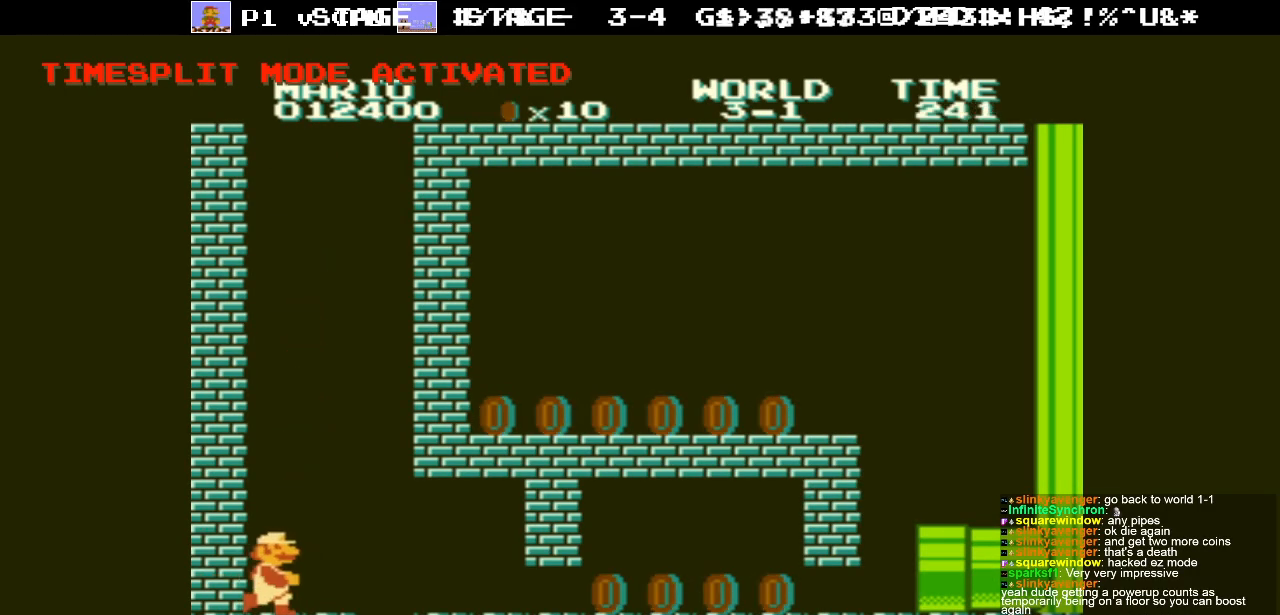
{"buttons": ["DPAD_RIGHT"], "events": [[233, "A", "down"], [400, "A", "up"]]}
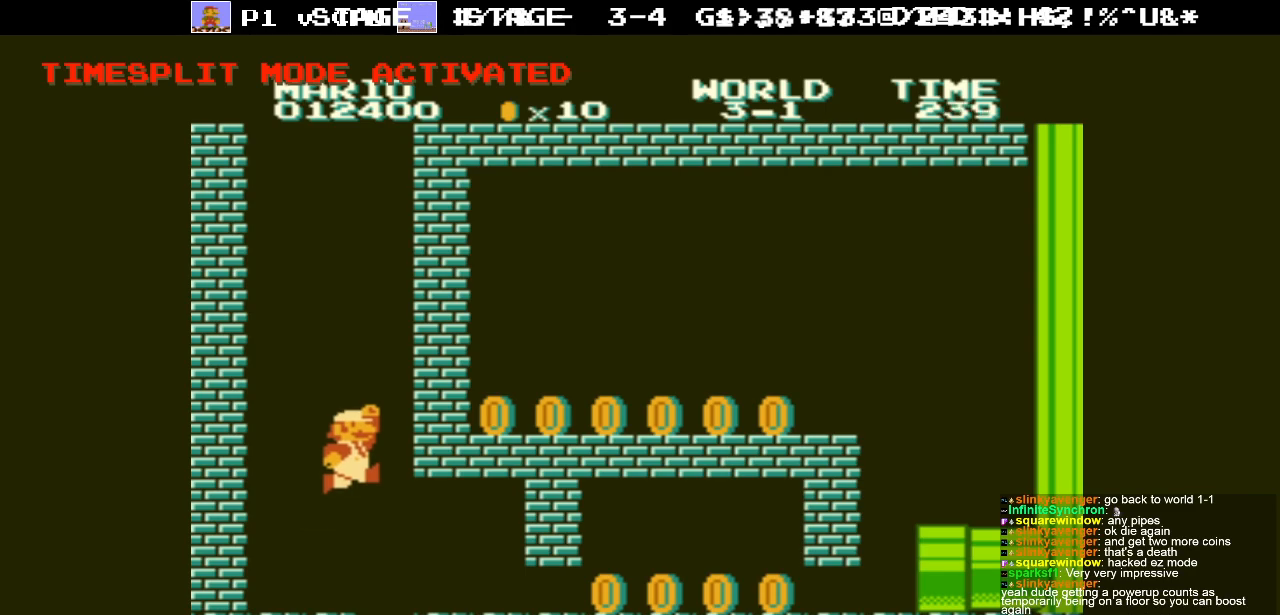
{"buttons": ["DPAD_RIGHT"], "events": []}
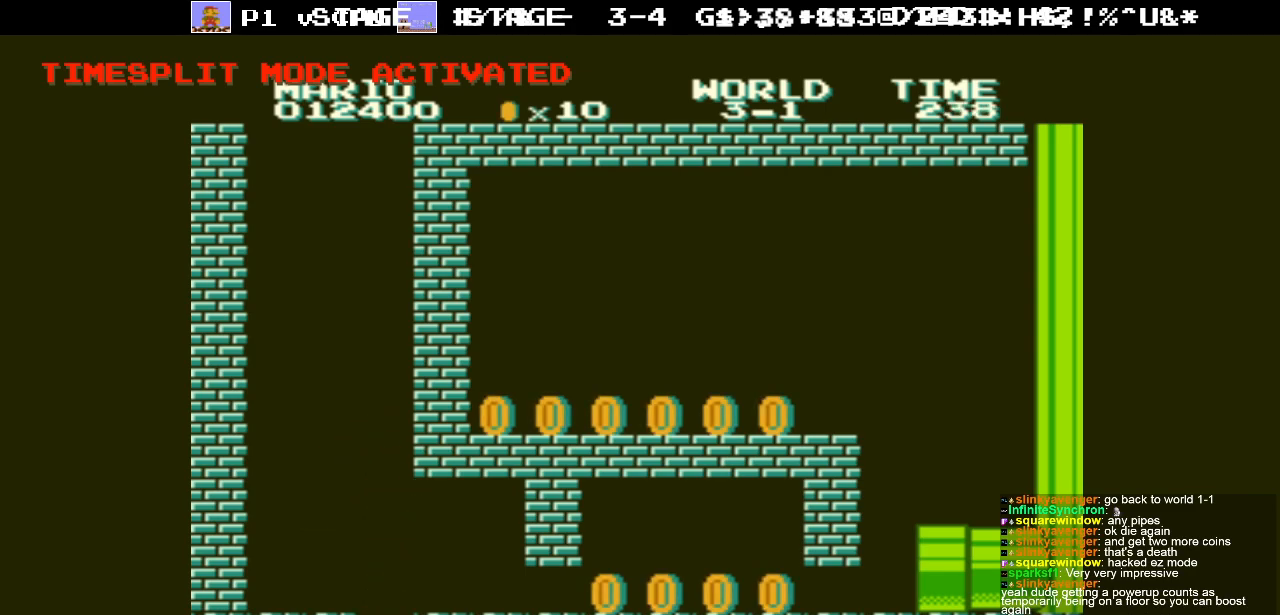
{"buttons": ["DPAD_RIGHT"], "events": []}
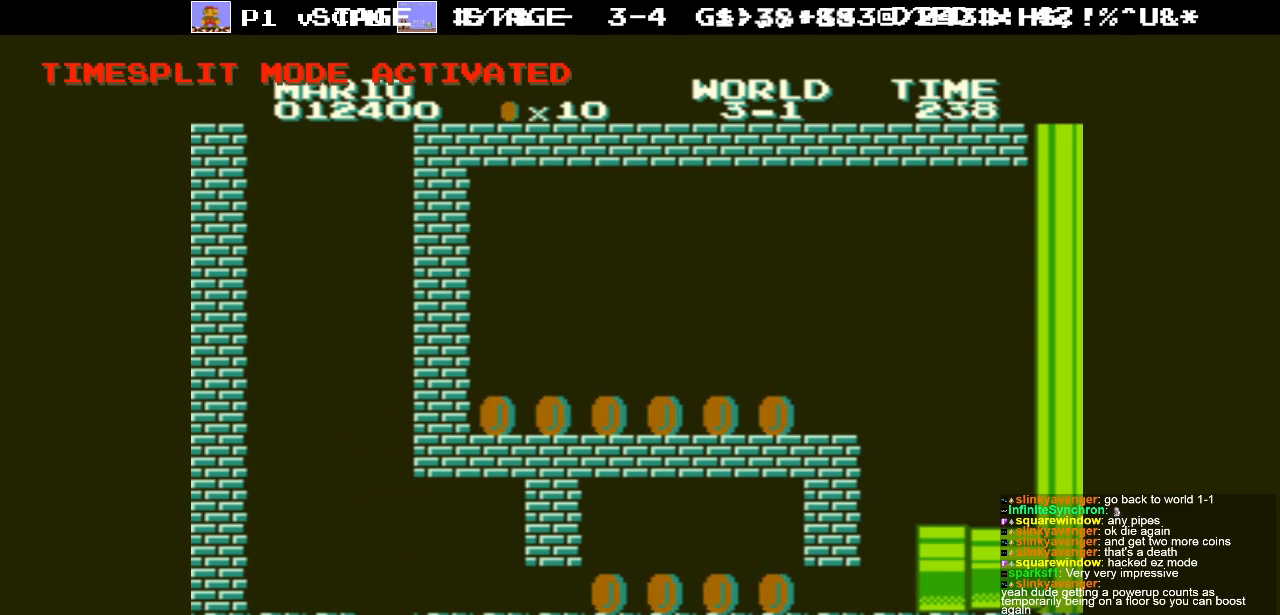
{"buttons": ["DPAD_RIGHT"], "events": []}
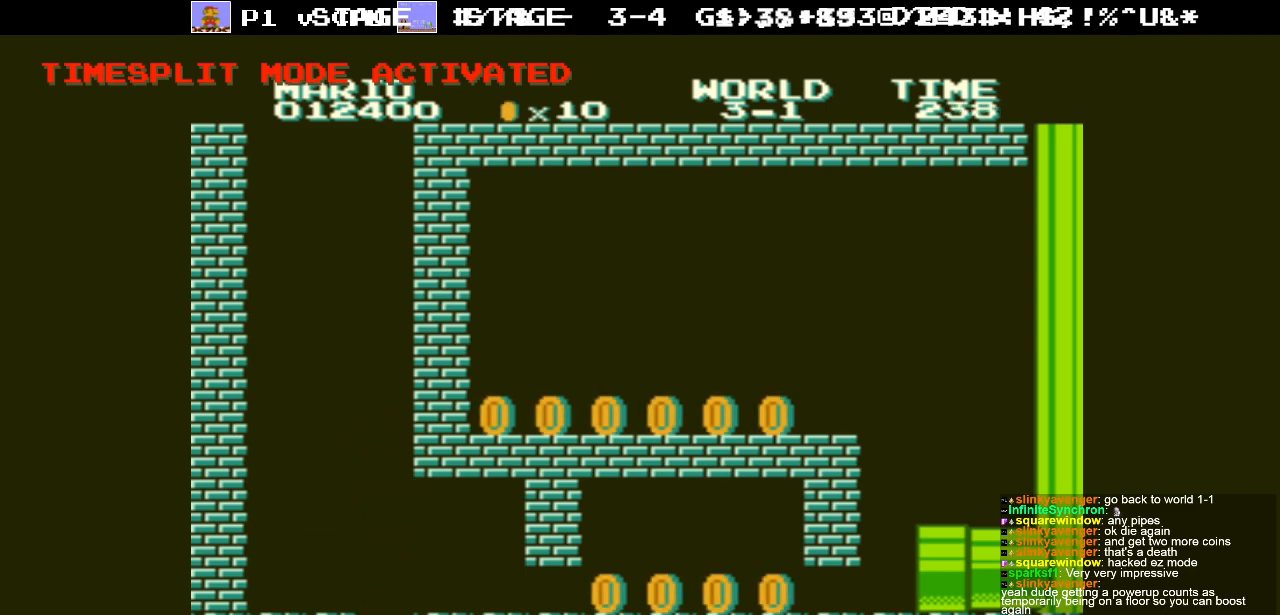
{"buttons": ["DPAD_RIGHT"], "events": []}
* * * * * * * * *
Task brief — Quote every record above exactly, leaving out the pictures.

Response box —
{"buttons": ["DPAD_RIGHT"], "events": [[233, "A", "down"], [400, "A", "up"]]}
{"buttons": ["DPAD_RIGHT"], "events": []}
{"buttons": ["DPAD_RIGHT"], "events": []}
{"buttons": ["DPAD_RIGHT"], "events": []}
{"buttons": ["DPAD_RIGHT"], "events": []}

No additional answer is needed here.